### Requirement
Set down each entry as it stands. Skip the pictures.

Collected data entries:
※
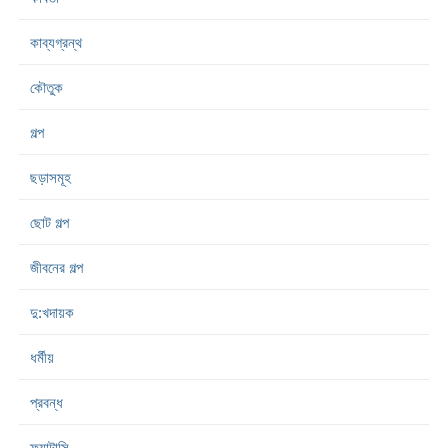
কাব্যগ্রন্থ
কৌতুক
গল্প
ছড়াসমূহ
ছোট গল্প
জীবনের গল্প
দু:খদায়ক
ধর্মীয়
প্রবন্ধ
ফ্যান্টাসি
※
### Response to this exercise
কাব্যগ্রন্থ
কৌতুক
গল্প
ছড়াসমূহ
ছোট গল্প
জীবনের গল্প
দু:খদায়ক
ধর্মীয়
প্রবন্ধ
ফ্যান্টাসি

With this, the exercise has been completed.